MIT Just Helped Develop a Product to Diminish Under Eye Bags

The beauty brand bidding war is already underway

By Macaela Mackenzie. Photos: Hannah Choi/Allure; Courtesy of Olivo Labs.

Nothing saps your glow quite like puffy, tired under-eye bags. You can conceal and highlight with all the finesse of Kylie Jenner at her most glam and pump your a.m. routine full of peptides, but totally defeat and depuff those suckers you shall not. Until now, that is.

We’ve been trying to solve the puffiness problem for years — one late night or a.m. caffeine shortage can suddenly leave you looking sullen and several years older, thanks to puffy, sagging skin. But the brains at Massachusetts Institute of Technology (MIT) may have just cracked it with new technology they're calling "liquid Spanx," reports WWD.

The new technology is what we’d call a real beauty game-changer. Using compression technology in the form of silicone-based polymers, the product all but eradicates puffiness in the skin by creating a second skin-like film.

Here’s how it works: First you dab a layer on your bags. Let it sit for a minute. Then apply layer two, which is where the magic happens. According to the researchers, this second layer of polymer adheres to the first, creating a hardened film that tightens the skin — you can literally watch your pesky bags depuff. And it gets better. Formulated with blurring and mattifying effects that help to conceal dark circles, the product would be easy to pull off solo and will also work with a layer of powder makeup on top. To remove the film, which comes off as a single sheet, all you need is an oil-based makeup remover.

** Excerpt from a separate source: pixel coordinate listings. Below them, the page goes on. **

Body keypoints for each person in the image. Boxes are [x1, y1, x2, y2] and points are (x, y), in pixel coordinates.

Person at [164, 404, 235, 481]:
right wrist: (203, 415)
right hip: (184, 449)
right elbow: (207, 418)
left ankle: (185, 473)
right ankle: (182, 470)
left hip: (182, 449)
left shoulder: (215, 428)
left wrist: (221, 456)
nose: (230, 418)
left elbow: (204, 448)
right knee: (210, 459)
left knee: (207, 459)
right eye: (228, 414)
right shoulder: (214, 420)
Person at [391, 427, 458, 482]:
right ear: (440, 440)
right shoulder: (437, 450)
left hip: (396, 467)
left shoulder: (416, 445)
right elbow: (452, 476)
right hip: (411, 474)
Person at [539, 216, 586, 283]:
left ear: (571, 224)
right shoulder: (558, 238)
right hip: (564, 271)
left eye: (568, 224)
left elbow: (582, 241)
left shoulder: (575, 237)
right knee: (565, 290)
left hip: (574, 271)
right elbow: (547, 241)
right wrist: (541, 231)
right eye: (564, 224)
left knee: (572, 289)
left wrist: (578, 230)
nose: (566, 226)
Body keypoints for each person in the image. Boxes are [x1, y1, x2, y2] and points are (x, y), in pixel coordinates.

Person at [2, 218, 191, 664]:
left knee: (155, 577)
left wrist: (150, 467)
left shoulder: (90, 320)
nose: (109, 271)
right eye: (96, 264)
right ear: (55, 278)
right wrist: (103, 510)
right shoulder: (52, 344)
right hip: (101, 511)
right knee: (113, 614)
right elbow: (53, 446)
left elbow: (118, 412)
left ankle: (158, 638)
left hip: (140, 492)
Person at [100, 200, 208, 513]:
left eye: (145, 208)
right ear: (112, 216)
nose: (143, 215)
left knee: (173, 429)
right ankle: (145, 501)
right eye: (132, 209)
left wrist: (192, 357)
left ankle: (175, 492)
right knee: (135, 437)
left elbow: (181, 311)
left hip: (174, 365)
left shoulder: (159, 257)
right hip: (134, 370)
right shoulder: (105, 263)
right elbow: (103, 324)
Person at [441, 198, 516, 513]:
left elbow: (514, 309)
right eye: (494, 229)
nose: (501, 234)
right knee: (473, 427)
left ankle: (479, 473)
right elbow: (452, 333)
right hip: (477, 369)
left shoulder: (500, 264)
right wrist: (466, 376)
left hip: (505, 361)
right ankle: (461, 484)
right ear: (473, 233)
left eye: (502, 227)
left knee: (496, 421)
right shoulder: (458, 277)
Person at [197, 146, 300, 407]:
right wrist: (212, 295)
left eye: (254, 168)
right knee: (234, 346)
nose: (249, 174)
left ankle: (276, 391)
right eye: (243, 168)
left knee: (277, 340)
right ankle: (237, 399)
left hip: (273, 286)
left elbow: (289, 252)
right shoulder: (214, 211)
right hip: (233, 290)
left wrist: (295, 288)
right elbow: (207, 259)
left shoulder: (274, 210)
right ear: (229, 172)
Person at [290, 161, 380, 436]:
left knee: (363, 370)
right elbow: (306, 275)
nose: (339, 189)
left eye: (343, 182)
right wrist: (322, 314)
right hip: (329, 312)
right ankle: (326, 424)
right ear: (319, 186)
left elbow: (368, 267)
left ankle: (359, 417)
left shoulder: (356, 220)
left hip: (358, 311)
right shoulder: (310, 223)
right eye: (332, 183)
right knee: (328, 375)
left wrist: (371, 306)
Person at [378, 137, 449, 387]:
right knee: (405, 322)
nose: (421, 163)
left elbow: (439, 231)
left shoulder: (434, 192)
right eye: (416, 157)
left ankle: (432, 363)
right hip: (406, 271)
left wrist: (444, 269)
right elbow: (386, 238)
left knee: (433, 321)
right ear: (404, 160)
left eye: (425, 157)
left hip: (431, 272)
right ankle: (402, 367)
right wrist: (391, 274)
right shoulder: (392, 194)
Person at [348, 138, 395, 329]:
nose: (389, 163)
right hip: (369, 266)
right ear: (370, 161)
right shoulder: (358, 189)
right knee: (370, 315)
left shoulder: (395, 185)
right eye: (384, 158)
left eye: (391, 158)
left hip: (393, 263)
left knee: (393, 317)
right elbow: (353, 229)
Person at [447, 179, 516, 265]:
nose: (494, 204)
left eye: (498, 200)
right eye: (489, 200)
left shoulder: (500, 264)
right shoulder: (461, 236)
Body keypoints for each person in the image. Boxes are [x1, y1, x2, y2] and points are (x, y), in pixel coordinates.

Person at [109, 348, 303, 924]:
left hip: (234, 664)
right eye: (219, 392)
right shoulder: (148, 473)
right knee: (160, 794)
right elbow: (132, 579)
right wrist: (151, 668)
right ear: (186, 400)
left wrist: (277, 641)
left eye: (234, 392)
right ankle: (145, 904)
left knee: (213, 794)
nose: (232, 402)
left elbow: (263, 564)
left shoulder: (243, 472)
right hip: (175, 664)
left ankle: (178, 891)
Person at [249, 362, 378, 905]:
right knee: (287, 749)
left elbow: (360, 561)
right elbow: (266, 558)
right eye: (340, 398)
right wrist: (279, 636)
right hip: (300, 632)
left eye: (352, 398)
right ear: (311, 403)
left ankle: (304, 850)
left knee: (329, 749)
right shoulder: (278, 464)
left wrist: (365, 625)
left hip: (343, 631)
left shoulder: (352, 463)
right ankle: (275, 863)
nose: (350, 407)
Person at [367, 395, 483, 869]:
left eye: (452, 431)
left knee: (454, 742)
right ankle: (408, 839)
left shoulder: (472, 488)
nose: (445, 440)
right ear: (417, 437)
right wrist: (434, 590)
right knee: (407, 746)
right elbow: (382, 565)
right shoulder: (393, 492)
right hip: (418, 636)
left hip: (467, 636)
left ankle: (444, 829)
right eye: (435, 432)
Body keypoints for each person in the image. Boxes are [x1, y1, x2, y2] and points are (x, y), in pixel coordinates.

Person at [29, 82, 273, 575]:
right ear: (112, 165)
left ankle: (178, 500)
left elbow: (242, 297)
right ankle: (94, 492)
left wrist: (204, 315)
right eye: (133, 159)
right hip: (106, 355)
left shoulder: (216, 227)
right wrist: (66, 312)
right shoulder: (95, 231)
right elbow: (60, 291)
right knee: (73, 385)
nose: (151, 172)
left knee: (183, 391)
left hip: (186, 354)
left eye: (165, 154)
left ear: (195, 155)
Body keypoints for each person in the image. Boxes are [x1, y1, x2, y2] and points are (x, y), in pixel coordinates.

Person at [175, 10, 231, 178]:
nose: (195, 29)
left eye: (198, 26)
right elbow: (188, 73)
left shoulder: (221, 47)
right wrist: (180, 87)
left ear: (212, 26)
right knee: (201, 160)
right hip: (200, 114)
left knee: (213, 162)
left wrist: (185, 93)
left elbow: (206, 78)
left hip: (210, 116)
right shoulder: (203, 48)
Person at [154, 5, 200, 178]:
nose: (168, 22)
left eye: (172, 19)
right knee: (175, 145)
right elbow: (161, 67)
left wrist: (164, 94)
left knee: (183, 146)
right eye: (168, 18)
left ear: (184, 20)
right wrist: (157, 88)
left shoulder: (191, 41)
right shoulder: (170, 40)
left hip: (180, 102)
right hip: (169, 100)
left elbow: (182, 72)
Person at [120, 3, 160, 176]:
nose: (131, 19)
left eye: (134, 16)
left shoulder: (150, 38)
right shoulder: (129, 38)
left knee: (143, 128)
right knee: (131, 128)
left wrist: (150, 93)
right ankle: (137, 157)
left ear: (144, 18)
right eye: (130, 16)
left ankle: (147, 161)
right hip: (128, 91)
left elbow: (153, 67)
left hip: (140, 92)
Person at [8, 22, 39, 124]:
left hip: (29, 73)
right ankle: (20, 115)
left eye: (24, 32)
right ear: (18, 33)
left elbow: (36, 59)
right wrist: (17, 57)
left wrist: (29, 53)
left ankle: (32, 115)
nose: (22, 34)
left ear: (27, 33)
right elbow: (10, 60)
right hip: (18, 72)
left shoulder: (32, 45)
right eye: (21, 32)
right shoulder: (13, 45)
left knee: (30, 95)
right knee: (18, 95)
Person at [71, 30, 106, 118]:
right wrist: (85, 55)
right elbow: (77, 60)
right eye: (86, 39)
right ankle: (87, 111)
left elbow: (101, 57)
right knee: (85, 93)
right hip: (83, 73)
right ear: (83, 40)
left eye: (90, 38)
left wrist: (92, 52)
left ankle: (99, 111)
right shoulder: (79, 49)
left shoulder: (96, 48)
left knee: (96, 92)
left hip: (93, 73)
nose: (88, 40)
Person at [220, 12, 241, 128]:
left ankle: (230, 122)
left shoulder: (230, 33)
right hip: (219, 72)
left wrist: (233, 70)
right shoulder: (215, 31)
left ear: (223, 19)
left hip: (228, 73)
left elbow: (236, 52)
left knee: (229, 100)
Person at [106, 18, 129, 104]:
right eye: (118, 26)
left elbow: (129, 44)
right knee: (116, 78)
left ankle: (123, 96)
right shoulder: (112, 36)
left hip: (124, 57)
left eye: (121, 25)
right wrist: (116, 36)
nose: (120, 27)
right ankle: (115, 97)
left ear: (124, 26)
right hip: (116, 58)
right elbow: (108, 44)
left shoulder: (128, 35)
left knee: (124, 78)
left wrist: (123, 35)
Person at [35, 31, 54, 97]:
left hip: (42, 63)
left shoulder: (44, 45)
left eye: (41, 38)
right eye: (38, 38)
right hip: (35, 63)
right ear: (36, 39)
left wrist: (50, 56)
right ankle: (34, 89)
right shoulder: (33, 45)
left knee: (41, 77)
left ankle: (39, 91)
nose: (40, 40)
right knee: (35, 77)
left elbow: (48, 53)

The depuffing technology was first introduced in 2016, and while this latest iteration has been formulated specifically to target under-eye issues, the science could also have major implications for other skin plights like cellulite.

The science behind it is legit. The game changing technology is the brain child of Olivo Labs led by Robert Langer, a professor of chemical engineering at MIT (and the most cited engineer in history, NBD), who has received the United States National Medal of Science, the United States National Medal of Technology and Innovation and the award considered the equivalent of the Nobel prize for engineering. Yeah, nerd out on that for a second. He’s also a cofounder of Living Proof and was part of the brains behind its arsenal of super science for your hair.

Naturally, with a list of credentials like Langer’s and majorly impressive results, the depuffing tech is already the subject of a beauty bidding war. “The big question for a company like ours is do we develop it on our own, or among the people that are potentially wooing us," Olivo's CEO, Amy Schulman told WWD. "Do we find there’s one partner that we really think has the ability to develop this the way we want around the world?” According to Schulman, the product is “ready to go,” so it’s just a matter of working out all the sticky business details before we see it on the market. Now if only there was a magic cream for that.